I have also compared the performance with and without normalization, and there is but not a big difference in the final evaluation metric. The numbers are still comparable.
Another reason why I raise this question is that: there are other parameters, such as gmax. Although they are more about feature preprocessing or metric calculation and have nothing to do with the model itself, the current model evaluation are processing features and metric in a different away (compare to the training step).
Do you have any suggestions on this case? Thanks a lot!

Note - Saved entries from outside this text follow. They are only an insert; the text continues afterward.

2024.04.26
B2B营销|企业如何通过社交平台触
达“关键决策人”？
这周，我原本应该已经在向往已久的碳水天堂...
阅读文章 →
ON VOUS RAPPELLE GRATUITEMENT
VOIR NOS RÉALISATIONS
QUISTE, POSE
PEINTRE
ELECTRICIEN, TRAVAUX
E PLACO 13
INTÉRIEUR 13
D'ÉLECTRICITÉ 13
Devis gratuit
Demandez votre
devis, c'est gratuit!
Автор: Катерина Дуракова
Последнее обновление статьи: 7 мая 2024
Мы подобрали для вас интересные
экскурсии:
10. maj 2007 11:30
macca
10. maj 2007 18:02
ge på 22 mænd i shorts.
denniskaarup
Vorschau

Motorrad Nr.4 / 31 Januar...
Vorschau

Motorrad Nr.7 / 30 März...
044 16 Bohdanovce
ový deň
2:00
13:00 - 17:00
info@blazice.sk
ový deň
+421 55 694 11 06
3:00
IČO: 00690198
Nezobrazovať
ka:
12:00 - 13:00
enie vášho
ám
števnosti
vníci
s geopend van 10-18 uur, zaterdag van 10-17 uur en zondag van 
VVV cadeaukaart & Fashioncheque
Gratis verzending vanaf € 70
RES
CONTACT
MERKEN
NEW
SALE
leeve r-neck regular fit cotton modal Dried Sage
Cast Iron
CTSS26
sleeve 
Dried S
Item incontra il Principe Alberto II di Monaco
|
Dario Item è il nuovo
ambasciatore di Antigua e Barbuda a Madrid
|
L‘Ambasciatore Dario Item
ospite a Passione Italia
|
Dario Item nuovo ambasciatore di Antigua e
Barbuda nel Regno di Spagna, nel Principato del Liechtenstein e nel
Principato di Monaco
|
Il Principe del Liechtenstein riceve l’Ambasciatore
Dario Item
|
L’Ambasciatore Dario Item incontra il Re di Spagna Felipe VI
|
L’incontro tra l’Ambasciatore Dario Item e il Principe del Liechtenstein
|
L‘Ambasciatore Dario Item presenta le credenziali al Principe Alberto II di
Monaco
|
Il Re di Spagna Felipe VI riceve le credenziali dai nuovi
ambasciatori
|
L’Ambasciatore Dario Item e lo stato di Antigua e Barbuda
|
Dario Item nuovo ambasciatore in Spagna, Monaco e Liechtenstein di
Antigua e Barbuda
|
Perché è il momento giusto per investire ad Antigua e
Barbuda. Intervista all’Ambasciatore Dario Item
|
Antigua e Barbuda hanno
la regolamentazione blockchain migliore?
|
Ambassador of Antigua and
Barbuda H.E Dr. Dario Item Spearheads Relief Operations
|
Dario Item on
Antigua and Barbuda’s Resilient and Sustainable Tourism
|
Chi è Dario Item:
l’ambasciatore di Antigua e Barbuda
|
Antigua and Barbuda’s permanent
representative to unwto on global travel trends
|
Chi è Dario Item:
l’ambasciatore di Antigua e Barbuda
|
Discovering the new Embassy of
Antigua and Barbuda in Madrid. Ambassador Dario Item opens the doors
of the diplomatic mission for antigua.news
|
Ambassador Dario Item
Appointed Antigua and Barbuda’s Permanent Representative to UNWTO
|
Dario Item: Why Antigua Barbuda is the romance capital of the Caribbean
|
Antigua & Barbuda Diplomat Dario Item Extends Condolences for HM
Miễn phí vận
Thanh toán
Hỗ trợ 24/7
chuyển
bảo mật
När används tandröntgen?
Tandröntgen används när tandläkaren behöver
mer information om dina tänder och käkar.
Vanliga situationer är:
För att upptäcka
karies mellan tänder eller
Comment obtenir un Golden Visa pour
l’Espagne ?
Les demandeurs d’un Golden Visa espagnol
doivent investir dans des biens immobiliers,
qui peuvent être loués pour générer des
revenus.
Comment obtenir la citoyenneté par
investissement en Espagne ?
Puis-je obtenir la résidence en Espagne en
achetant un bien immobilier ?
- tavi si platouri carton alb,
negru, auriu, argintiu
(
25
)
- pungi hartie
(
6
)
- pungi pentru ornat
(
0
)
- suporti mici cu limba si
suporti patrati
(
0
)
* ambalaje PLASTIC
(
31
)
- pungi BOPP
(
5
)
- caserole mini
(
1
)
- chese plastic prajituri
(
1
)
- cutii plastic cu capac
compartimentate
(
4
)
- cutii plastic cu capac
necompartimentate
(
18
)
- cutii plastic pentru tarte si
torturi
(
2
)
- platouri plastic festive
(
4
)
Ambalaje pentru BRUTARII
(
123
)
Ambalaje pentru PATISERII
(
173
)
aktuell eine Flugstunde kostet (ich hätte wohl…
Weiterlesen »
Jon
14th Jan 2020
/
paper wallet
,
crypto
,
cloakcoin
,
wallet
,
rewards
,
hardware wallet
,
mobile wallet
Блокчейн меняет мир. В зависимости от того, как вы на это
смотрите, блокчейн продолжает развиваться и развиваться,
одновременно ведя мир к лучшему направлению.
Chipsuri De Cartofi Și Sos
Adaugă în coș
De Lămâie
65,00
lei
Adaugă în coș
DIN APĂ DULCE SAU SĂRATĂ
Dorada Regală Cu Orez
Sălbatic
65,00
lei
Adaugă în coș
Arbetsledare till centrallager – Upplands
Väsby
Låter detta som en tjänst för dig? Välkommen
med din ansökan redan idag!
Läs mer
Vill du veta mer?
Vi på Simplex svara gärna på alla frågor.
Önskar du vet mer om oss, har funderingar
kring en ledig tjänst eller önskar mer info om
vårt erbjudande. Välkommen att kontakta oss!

The current model evaluation indeed expects the features to be "untouched" between when the features are retrieved for model training and when the model is trained. Normalization could certainly be added, but so far it has been deemed unnecessary. Conceptually a single step of LambdaMART training takes all values for a feature and puts them on an ordered line, and then splits the line into two pieces. Because it is only taking a line and splitting it into two pieces applying normalization makes no difference to the set of observations that fall on each side of the split. For this reason my suggestion in this case is to not apply any normalization.
My experience so far has been that while RankLib includes many different implementations, LambdaRank always outperforms the others. If other algorithms do well we could conisder adding additional support, such as for feature normalization, to allow them to work.
Thanks for the question @lzhlynn - don't hesitate to ping us on http://o19s.com/slack to discuss any additional support questions
Hello guys, I am currently using this plugin for my project. I have a question about the normalization which has bothered me for quite a while.
As shown in your demo that once a model has been trained using Ranklib, it can then be loaded it to elastisearch to rank documents for a given query later on. But the Ranklib allows to indicate many parameters, such as –norm zscore for the features while training, but such normalization parameters are not saved in the model. So after it is uploaded to Elasticsearch, how does the elasticsearch know whether to normalize or what normalization method should use when ranking docs for a new query?
Thanks a lot!